■ TASK GOAL: Update the data by replacing every instance of "phylum" with "division", and keep everything else the same.

#### GIVEN DATA

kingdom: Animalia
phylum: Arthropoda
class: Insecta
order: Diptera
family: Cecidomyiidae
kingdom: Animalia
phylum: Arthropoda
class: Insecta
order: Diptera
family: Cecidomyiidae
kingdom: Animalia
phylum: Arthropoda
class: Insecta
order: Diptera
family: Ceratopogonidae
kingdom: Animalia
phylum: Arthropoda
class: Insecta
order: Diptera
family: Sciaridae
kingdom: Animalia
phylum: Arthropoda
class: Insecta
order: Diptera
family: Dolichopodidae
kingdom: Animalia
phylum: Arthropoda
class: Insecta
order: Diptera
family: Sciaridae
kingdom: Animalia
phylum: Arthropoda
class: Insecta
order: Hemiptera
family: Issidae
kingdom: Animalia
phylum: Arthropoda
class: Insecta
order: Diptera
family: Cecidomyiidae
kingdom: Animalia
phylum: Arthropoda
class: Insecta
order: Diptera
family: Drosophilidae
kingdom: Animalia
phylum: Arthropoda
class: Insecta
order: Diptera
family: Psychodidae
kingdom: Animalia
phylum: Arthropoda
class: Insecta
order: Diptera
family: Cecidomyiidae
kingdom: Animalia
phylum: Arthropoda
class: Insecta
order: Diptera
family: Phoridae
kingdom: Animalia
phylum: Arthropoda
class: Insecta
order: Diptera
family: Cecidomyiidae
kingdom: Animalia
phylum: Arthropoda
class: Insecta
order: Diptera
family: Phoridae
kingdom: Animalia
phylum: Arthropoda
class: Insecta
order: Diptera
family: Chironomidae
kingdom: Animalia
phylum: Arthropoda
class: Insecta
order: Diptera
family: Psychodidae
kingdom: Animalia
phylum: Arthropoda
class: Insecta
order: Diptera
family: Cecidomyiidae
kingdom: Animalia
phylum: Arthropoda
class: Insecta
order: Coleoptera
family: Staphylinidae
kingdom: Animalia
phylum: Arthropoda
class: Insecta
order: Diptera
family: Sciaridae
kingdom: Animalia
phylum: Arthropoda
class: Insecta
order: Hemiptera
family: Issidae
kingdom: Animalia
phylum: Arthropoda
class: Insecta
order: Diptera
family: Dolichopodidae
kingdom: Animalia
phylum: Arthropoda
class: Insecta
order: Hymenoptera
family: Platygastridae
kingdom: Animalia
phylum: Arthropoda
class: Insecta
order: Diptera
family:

########

■ CORRECT ANSWER:
kingdom: Animalia
division: Arthropoda
class: Insecta
order: Diptera
family: Cecidomyiidae
kingdom: Animalia
division: Arthropoda
class: Insecta
order: Diptera
family: Cecidomyiidae
kingdom: Animalia
division: Arthropoda
class: Insecta
order: Diptera
family: Ceratopogonidae
kingdom: Animalia
division: Arthropoda
class: Insecta
order: Diptera
family: Sciaridae
kingdom: Animalia
division: Arthropoda
class: Insecta
order: Diptera
family: Dolichopodidae
kingdom: Animalia
division: Arthropoda
class: Insecta
order: Diptera
family: Sciaridae
kingdom: Animalia
division: Arthropoda
class: Insecta
order: Hemiptera
family: Issidae
kingdom: Animalia
division: Arthropoda
class: Insecta
order: Diptera
family: Cecidomyiidae
kingdom: Animalia
division: Arthropoda
class: Insecta
order: Diptera
family: Drosophilidae
kingdom: Animalia
division: Arthropoda
class: Insecta
order: Diptera
family: Psychodidae
kingdom: Animalia
division: Arthropoda
class: Insecta
order: Diptera
family: Cecidomyiidae
kingdom: Animalia
division: Arthropoda
class: Insecta
order: Diptera
family: Phoridae
kingdom: Animalia
division: Arthropoda
class: Insecta
order: Diptera
family: Cecidomyiidae
kingdom: Animalia
division: Arthropoda
class: Insecta
order: Diptera
family: Phoridae
kingdom: Animalia
division: Arthropoda
class: Insecta
order: Diptera
family: Chironomidae
kingdom: Animalia
division: Arthropoda
class: Insecta
order: Diptera
family: Psychodidae
kingdom: Animalia
division: Arthropoda
class: Insecta
order: Diptera
family: Cecidomyiidae
kingdom: Animalia
division: Arthropoda
class: Insecta
order: Coleoptera
family: Staphylinidae
kingdom: Animalia
division: Arthropoda
class: Insecta
order: Diptera
family: Sciaridae
kingdom: Animalia
division: Arthropoda
class: Insecta
order: Hemiptera
family: Issidae
kingdom: Animalia
division: Arthropoda
class: Insecta
order: Diptera
family: Dolichopodidae
kingdom: Animalia
division: Arthropoda
class: Insecta
order: Hymenoptera
family: Platygastridae
kingdom: Animalia
division: Arthropoda
class: Insecta
order: Diptera
family:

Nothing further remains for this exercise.